## PROVIDED DATA
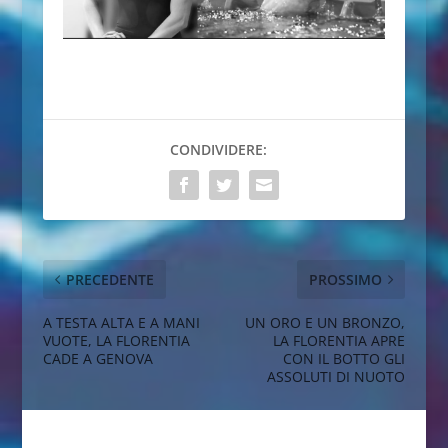
CONDIVIDERE:
PRECEDENTE
PROSSIMO
A TESTA ALTA E A MANI
UN ORO E UN BRONZO,
VUOTE, LA FLORENTIA
LA FLORENTIA APRE
CADE A GENOVA
CON IL BOTTO GLI
ASSOLUTI DI NUOTO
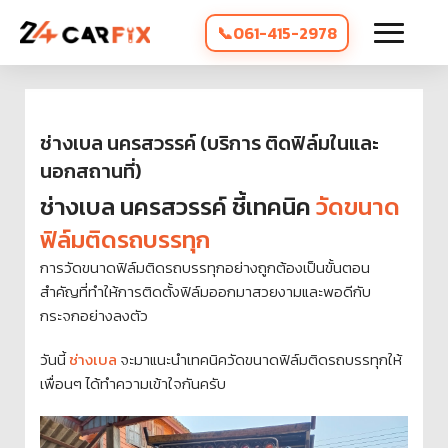
061-415-2978
ช่างเบล นครสวรรค์ (บริการ ติดฟิล์มในและ
นอกสถานที่)
ช่างเบล นครสวรรค์ ชี้เทคนิค
วัดขนาด
ฟิล์มติดรถบรรทุก
การวัดขนาดฟิล์มติดรถบรรทุกอย่างถูกต้องเป็นขั้นตอน
สำคัญที่ทำให้การติดตั้งฟิล์มออกมาสวยงามและพอดีกับ
กระจกอย่างลงตัว
วันนี้
ช่างเบล
จะมาแนะนำเทคนิควัดขนาดฟิล์มติดรถบรรทุกให้
เพื่อนๆ ได้ทำความเข้าใจกันครับ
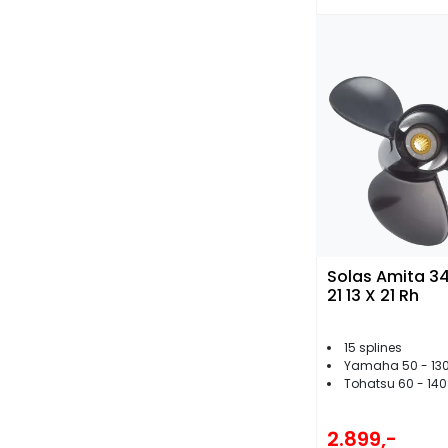
Solas Amita 34
21 13 X 21 Rh
15 splines
Yamaha 50 - 130
Tohatsu 60 - 140
2.899,-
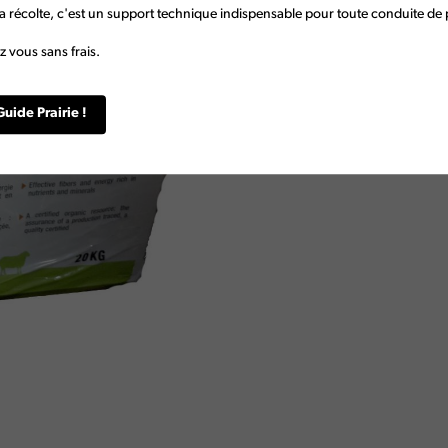
20kg
a récolte, c'est un support technique indispensable pour toute conduite de p
 vous sans frais.
Guide Prairie !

## ASSIGNMENT
Reproduce each line of the records in which the word "ดขนาดฟ" appears.

## THE ANSWER
การวัดขนาดฟิล์มติดรถบรรทุกอย่างถูกต้องเป็นขั้นตอน
จะมาแนะนำเทคนิควัดขนาดฟิล์มติดรถบรรทุกให้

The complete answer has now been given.